Akhirnya ia bersikeras tak jadi bercerai, aku menanyakan alasannya, ia berkata, "saat kamu sadar, kamu tak memarahiku hingga tersadar! Namun saat kamu mabuk, aku dimarahimu hingga tersadar!
"Posisi mu di keluarga ini tak ada yang dapat menggantikan! Tak ada orang lain yang lebih mengertiu selain daripada kamu. Juga tidak ada orang yang dapat menggantikan posisimu di hati anak kita!", aku menatapnya, dia kembali berkata, "aku giat bekerja selama ini, demi membangun keluarga yang indah, dan aku hampir saja menghancurkan seluruh kerja keras ku dengan tangan ku sediri."

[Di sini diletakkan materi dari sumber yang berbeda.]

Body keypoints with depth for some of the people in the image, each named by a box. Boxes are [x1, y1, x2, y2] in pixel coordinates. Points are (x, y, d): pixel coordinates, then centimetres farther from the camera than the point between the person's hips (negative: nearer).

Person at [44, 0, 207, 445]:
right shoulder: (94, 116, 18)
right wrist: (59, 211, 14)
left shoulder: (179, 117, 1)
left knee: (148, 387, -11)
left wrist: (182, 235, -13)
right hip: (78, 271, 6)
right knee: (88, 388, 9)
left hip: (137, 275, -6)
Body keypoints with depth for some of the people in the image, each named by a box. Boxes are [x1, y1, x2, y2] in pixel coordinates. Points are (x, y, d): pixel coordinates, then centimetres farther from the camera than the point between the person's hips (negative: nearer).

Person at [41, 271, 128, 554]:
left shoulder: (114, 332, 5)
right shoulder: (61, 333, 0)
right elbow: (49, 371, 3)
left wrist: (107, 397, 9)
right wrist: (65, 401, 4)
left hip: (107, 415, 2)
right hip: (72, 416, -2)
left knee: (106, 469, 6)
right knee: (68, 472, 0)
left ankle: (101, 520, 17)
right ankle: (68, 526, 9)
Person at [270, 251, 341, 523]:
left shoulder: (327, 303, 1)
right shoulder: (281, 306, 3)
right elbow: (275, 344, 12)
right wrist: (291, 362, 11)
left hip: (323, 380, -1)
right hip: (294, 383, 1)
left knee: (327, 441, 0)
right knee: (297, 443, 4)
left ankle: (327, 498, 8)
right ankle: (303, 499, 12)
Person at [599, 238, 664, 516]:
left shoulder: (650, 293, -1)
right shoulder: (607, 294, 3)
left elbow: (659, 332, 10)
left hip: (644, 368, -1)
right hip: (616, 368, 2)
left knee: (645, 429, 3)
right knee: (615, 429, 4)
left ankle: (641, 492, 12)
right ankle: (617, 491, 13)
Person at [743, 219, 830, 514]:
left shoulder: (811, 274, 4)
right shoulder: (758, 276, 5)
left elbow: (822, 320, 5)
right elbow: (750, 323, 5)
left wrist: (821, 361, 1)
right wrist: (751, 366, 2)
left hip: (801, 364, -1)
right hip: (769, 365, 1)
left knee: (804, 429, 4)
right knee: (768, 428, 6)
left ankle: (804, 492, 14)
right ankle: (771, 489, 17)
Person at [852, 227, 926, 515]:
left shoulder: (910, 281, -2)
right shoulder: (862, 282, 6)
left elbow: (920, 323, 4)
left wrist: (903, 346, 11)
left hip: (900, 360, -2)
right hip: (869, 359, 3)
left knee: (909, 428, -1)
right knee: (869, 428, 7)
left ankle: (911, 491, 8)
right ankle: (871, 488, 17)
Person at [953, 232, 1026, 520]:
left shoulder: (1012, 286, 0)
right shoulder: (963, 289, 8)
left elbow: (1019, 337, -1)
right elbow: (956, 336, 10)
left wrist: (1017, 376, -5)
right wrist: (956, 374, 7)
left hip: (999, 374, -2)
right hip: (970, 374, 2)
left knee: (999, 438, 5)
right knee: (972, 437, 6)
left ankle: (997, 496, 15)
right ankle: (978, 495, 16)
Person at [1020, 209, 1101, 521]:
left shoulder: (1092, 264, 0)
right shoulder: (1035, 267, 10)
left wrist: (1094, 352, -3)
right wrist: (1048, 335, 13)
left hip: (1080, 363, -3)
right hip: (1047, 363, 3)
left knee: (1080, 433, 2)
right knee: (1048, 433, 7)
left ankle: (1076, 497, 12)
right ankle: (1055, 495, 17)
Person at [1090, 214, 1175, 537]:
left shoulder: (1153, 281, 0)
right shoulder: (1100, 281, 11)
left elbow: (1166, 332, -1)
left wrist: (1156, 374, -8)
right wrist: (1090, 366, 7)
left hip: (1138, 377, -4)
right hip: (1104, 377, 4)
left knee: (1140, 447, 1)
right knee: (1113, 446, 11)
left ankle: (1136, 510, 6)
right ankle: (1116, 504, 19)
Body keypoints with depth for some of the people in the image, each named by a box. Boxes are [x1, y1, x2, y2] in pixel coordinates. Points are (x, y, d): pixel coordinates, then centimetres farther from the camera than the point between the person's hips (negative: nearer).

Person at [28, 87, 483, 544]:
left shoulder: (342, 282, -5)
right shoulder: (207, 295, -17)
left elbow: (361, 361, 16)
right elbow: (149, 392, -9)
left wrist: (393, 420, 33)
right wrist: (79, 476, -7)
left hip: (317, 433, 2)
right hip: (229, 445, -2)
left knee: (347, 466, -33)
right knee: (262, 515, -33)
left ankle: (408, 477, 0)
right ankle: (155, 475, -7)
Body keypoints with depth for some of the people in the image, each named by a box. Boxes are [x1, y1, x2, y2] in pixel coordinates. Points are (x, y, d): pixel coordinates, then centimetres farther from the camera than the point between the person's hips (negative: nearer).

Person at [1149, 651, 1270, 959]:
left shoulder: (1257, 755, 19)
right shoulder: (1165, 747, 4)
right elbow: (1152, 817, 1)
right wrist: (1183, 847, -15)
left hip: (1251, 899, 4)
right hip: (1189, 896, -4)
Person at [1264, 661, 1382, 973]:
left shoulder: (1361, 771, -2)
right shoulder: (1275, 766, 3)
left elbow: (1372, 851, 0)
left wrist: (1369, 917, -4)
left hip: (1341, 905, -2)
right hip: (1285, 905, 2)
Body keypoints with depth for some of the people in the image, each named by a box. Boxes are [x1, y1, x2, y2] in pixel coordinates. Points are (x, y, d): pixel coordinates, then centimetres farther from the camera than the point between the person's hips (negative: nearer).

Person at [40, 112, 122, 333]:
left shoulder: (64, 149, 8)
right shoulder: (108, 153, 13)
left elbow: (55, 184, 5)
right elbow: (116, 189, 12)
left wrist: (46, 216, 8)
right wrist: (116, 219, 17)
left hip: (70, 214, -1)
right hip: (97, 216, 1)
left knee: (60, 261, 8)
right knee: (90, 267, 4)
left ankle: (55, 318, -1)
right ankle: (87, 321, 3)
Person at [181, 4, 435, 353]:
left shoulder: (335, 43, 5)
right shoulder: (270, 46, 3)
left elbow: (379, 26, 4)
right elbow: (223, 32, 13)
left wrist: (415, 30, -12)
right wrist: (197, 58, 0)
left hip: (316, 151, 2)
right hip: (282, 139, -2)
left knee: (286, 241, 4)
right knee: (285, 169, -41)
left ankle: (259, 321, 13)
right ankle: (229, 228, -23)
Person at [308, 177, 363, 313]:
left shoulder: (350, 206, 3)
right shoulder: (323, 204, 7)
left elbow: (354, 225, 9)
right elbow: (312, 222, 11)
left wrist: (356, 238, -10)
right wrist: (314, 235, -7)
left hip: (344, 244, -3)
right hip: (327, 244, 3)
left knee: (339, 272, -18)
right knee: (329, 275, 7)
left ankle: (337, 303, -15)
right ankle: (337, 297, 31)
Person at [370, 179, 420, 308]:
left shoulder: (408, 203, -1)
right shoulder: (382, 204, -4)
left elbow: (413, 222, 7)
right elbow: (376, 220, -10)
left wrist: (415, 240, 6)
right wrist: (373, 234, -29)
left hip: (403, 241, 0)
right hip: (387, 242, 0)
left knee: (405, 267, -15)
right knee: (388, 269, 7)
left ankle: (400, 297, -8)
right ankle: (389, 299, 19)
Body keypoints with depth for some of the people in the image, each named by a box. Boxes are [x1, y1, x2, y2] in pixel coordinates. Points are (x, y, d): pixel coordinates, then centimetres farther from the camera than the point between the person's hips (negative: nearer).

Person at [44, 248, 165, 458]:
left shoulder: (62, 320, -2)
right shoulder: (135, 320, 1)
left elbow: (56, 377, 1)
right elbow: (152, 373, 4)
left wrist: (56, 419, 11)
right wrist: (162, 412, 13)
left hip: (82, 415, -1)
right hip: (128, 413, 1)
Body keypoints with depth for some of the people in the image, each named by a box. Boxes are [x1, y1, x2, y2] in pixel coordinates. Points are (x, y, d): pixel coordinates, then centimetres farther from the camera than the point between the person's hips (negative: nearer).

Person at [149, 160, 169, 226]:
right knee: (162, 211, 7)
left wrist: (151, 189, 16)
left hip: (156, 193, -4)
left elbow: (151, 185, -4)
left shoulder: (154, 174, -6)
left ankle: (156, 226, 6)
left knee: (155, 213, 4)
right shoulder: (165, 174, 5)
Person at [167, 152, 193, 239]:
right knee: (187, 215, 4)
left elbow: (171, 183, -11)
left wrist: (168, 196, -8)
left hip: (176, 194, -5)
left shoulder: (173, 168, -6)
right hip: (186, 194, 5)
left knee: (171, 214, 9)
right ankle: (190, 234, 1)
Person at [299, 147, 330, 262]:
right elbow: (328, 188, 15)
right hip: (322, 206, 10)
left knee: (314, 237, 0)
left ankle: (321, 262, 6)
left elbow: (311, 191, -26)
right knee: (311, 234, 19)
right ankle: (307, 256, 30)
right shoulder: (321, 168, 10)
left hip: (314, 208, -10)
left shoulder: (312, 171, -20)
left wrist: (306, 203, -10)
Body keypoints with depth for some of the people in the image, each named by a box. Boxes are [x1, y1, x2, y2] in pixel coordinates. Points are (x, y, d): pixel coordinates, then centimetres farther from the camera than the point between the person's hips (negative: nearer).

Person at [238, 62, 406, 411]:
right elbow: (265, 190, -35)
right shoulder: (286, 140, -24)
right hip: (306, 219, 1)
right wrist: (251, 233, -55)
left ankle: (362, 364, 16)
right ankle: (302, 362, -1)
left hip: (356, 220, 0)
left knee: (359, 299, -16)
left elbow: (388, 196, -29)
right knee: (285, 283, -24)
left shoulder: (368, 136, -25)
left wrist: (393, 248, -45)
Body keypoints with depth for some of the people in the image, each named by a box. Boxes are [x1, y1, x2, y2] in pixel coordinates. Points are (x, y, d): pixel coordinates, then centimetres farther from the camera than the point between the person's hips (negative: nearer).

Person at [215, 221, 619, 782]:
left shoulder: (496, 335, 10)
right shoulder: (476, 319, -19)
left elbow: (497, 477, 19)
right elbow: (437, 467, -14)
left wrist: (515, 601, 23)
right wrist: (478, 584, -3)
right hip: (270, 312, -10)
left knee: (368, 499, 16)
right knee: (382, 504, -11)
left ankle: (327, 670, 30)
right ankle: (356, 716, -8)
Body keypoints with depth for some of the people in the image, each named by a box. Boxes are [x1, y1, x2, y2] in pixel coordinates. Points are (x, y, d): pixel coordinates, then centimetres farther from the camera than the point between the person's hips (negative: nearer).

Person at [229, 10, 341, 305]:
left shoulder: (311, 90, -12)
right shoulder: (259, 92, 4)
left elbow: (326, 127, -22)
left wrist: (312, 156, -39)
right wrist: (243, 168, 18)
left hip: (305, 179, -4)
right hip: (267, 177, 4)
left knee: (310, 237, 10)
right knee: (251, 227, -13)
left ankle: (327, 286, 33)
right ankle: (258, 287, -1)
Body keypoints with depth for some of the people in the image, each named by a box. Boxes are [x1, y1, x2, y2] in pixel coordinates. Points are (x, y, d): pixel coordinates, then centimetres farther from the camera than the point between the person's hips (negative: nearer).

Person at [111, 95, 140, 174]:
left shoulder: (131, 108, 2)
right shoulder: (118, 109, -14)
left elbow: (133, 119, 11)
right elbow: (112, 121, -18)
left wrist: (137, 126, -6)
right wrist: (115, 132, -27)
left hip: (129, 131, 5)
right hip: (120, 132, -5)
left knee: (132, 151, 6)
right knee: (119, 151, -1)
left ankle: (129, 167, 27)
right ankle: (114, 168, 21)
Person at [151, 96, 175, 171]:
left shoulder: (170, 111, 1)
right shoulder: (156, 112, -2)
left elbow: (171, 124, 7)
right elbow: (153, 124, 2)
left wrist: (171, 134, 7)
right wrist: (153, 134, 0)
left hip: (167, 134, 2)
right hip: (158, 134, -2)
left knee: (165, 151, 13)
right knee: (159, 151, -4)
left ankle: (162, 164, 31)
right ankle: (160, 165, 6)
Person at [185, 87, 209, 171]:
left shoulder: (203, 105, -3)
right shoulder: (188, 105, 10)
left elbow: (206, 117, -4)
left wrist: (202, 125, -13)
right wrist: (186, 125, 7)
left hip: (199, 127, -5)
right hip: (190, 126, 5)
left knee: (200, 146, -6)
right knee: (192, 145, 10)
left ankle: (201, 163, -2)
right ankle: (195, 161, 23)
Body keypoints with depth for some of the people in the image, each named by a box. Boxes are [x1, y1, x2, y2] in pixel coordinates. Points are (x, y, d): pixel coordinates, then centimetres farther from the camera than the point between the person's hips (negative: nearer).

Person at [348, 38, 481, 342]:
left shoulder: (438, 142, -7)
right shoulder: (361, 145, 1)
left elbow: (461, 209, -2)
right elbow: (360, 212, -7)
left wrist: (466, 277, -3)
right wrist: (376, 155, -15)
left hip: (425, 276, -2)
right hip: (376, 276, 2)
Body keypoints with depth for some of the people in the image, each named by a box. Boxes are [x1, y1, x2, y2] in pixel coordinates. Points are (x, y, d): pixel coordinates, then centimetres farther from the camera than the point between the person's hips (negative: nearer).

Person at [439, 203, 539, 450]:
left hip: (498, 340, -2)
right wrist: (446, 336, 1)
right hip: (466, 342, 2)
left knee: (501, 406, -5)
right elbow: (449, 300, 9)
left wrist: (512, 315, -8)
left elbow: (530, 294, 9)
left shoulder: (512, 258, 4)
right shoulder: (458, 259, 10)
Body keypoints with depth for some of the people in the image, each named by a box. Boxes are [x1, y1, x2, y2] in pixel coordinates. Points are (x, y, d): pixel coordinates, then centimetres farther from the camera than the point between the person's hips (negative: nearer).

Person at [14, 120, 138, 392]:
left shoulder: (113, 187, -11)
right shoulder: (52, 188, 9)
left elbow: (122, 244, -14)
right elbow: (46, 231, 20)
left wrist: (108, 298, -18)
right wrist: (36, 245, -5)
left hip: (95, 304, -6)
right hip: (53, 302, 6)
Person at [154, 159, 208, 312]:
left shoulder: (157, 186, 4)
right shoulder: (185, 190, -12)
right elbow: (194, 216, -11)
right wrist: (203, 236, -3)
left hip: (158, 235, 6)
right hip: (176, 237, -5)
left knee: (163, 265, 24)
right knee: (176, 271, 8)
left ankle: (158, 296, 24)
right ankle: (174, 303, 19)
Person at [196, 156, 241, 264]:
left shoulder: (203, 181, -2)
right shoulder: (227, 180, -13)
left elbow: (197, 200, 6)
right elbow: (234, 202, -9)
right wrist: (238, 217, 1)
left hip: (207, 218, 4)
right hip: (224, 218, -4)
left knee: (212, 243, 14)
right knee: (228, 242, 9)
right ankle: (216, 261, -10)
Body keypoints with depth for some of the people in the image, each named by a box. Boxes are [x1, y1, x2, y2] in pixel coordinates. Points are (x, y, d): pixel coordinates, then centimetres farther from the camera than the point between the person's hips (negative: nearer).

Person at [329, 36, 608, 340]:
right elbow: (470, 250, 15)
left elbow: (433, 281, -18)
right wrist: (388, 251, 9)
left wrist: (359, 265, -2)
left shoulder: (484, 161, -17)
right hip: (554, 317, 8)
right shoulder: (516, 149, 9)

"Istriku, maafkan aku! Ternyata orang yang selalu mencintai aku ada di samping aku, hanya aku kurang menyadarinya!"
Wahai para pria! Perhatikan istrimu baik-baik di rumah, apa yang sudah dia kerjakan, berapa banyak yang sudah ia korbankan?
Kamu bekerja di luar sana, dia diam-diam mendukungmu dari belakang! Lalu, untuk apa kamu mencari pengganti lagi?